SCOTTSDALE, ARIZONA -- (Marketwired) -- 06/13/13 -- The Board of Directors of VisualVault Corporation (the "Company") (CNSX: VVT) wishes to update shareholders on the Company's business development and financing strategies and with that is pleased to announce a non-brokered private placement of units (the "Units") at $0.30 per Unit for gross proceeds totalling $9,600,000. Each Unit consists of one common share and one share purchase warrant, with each warrant exercisable at $0.35 per share for a period of two years from the closing date. Upon closing of the private placement, the Company will consolidate its share capital on a 2:1 basis. The total number of post-consolidated Units offered will therefore be 16,000,000 Units, priced at $0.60 per Unit. Each share purchase warrant will be exercisable at a post-consolidated exercise price of $0.70 per share for a term of two years.
The Company was formed to build a large software as a service (SaaS) business process management (BPM) software enterprise through both organic and acquisitive growth.
The Company's organic market opportunities are large and for that reason an initial focus on the most attractive opportunities is key. Management and the Board have agreed that certain defined segments of the United States healthcare market, specifically hospital claims denials, represent recurring revenue opportunities with the potential to drive projected annual revenues in excess of $60mm within three years. Revenues accruing from within the industry verticals presently served by the VisualVault platform remain an integral part of the organic revenue model.
The Company's acquisition strategy has also been clearly defined. Acquisitions will come in three forms; 1) domain expertise software companies with good customers, 2) stranded BPM software companies, and 3) BPM companies with unique solutions. All of these acquisition targets have valuable recurring revenues that will incrementally grow as the VisualVault platform is offered to their established customer base. Selected acquisitions have been identified that complement the Company's focus on healthcare. The Company intends to acquire up to 15 companies, each of which are presently generating revenue in the range of $5,000,000 or more. Purchase prices will be less than 75% of one year's current revenue. Over a three-year planning period, and consistent with the Company's organic growth, management expects these acquisitions to drive projected gross revenues to over $75,000,000.

Data to examine

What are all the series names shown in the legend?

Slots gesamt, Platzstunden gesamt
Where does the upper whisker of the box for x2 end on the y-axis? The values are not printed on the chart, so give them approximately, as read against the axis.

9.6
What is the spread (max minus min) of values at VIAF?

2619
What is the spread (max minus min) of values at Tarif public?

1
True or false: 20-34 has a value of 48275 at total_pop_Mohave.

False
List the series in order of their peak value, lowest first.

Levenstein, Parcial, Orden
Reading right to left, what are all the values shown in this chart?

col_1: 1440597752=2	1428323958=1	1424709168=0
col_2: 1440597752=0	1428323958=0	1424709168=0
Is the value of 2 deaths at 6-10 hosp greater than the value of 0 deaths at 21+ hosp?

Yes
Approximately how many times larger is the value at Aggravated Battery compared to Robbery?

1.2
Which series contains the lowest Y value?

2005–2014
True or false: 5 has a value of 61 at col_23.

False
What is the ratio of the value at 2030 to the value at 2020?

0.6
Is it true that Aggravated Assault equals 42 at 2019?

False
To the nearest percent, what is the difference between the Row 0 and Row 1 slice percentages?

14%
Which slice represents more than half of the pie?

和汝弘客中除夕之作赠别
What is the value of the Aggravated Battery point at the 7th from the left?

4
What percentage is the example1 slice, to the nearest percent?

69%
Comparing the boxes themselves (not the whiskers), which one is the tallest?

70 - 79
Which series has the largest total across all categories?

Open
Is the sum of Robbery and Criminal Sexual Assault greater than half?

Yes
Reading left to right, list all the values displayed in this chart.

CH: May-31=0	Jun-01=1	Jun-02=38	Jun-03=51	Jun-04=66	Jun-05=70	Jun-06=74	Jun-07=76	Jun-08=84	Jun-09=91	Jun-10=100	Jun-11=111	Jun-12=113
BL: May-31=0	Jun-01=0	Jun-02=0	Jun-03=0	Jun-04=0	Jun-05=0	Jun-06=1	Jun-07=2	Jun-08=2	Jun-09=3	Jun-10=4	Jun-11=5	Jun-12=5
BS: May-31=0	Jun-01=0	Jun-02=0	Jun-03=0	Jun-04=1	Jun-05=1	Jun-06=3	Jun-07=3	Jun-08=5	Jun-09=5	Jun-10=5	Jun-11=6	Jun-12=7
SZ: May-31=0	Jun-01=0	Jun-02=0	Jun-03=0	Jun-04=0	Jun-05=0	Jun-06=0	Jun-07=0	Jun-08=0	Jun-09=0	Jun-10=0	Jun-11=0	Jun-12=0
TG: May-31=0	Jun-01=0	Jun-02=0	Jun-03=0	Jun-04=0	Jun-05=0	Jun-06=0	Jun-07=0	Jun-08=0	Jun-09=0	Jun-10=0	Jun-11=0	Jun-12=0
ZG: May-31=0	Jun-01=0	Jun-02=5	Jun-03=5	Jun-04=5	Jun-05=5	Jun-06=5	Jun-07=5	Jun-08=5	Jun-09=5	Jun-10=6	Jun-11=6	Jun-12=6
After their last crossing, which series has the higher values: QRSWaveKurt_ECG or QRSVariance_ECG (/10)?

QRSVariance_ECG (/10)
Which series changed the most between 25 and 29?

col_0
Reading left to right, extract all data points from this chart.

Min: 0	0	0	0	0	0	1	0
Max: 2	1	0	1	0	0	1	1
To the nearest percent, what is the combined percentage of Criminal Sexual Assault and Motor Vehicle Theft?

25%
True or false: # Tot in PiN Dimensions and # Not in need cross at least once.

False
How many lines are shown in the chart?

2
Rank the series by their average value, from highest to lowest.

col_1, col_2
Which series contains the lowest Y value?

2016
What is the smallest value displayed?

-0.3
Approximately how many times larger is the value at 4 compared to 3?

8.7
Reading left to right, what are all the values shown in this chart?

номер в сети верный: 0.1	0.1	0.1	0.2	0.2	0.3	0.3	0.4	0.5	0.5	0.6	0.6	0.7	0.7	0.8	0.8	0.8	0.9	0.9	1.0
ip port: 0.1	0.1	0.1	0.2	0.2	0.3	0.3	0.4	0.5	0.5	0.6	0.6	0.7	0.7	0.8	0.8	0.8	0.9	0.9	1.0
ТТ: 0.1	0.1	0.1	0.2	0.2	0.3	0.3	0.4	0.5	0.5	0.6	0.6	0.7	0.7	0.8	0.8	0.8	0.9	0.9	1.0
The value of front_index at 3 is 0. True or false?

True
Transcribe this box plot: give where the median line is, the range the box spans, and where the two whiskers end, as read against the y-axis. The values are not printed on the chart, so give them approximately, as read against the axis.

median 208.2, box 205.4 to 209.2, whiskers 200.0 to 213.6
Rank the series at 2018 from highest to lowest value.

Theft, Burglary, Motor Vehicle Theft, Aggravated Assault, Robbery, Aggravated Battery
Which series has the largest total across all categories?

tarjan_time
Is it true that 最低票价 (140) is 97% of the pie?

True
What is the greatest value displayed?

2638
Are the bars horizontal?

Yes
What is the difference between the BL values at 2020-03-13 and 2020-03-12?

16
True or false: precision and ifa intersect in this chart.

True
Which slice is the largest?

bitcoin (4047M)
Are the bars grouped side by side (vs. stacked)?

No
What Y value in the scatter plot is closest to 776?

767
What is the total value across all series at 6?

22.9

Instructions
1. In the VisualVault announcement, what is the price per Unit before the share consolidation?
2. List the three forms that acquisitions will take under the acquisition strategy in the VisualVault announcement.
3. Pick up the VisualVault announcement right after its final sentence and keep writing.

Exercise answers
1. $0.30 per Unit.

2.
1) Domain expertise software companies with good customers
2) Stranded BPM software companies
3) BPM companies with unique solutions

3.
The business model is SaaS with a per-user-per-month pricing and as BPM solutions are integrated into the business processes of the users, customer churn is typically very low. After the initial 18 month period, internally generated cash should be sufficient to fund over half of new acquisitions.
As previously announced, John Shackleton joined as a Director and Chairman of the Board on April 17, 2013. John is former CEO of OpenText (led growth from $50MM revenue to $1.2B). OpenText is a leader in the same space as VisualVault. John holds a vision of strong growth through organic business development and segment roll-up based on the VisualVault platform. The guidance and direction of this industry recognized leader is invaluable to the Company as we begin to execute on the strategies to accomplish projected revenue targets.
The Company intends to complete the above-noted financing in two tranches and to prepare for a larger financing in the fall of 2013, primarily to support the acquisition strategy. Initial contact has been made with investment banks in both Canada and the United States.
The net proceeds of the current offering will be utilized for business development purposes, in particular a focus on selected sub-segments of the healthcare vertical, the purchase of the assets of Auersoft LLC and general working capital.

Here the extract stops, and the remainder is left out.